Gli anziani le persone più a rischio in questi tre anni di covid. Per la malattia, le difficoltà respiratorie, ma non solo. A preoccupare anche l’ansia, l’apatia, la depressione, le varie regressioni sul piano cognitivo dopo mesi e mesi di isolamento e perdita di socialità.
E invece non è stato sempre così. A dimostrarlo una ricerca portata avanti dall’università di Torino con la professoressa Martina Amanzio in collaborazione con la Scuola Universitaria Superiore e gli Istituti Clinici Scientifici Maugeri di Pavia e di Milano.
A essere analizzati i dati neuropsicologici di una 50ina di partecipanti dell’Unitre – università della terza età prima, durante e dopo la pandemia.
Alla fine si è notato che mantenendosi in attività e stimolando il cervello nel modo giusto, nonostante il lockdown, il distanziamento e la perdita di contatti umani, per la maggior parte dei casi memoria, attenzione e competenza linguistica sono rimasti stabili.
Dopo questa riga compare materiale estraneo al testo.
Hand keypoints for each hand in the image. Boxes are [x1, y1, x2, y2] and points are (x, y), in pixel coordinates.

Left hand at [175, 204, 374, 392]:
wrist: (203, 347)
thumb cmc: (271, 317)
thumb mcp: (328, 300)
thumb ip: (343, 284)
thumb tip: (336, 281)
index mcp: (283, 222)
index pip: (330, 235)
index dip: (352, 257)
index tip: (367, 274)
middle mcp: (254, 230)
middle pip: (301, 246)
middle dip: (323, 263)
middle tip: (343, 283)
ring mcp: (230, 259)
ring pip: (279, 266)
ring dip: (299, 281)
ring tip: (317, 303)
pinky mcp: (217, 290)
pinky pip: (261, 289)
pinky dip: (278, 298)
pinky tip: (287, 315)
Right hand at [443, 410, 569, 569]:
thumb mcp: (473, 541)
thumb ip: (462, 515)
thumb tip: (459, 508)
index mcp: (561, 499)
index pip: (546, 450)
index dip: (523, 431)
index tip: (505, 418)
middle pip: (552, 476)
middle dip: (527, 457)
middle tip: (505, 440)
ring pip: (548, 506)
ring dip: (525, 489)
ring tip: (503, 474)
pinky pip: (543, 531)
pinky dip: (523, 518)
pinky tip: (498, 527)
Determinanti anche alimentazione e allenamento fisico perché la fragilità fisica ha delle ripercussioni sulla cognitività e sulla competenza emotiva.
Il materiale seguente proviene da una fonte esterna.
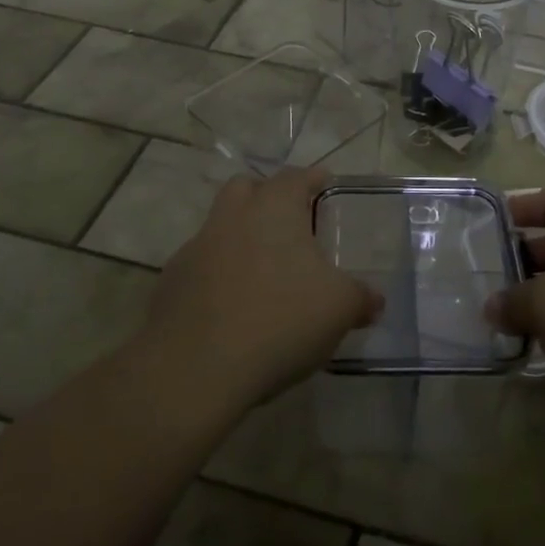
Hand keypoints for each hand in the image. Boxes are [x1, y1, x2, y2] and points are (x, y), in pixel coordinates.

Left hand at [147, 168, 381, 408]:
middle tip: (290, 224)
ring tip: (264, 272)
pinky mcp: (171, 283)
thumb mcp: (338, 309)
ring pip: (221, 226)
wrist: (193, 369)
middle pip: (248, 189)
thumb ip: (360, 298)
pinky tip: (233, 307)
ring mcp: (196, 247)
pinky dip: (218, 275)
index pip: (296, 176)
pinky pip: (201, 266)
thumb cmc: (279, 320)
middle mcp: (232, 215)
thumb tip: (373, 300)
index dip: (314, 179)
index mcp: (273, 206)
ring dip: (240, 238)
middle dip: (267, 197)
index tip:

E’ la prima volta che in letteratura medica viene dimostrato come lo sviluppo di programmi ad hoc durante la pandemia siano stati determinanti per un invecchiamento sano. In una società che continua a vedere l’età media salire sempre di più – è importante farne tesoro così la professoressa Amanzio e per il futuro si dovrà sviluppare programmi mirati per le persone più fragili.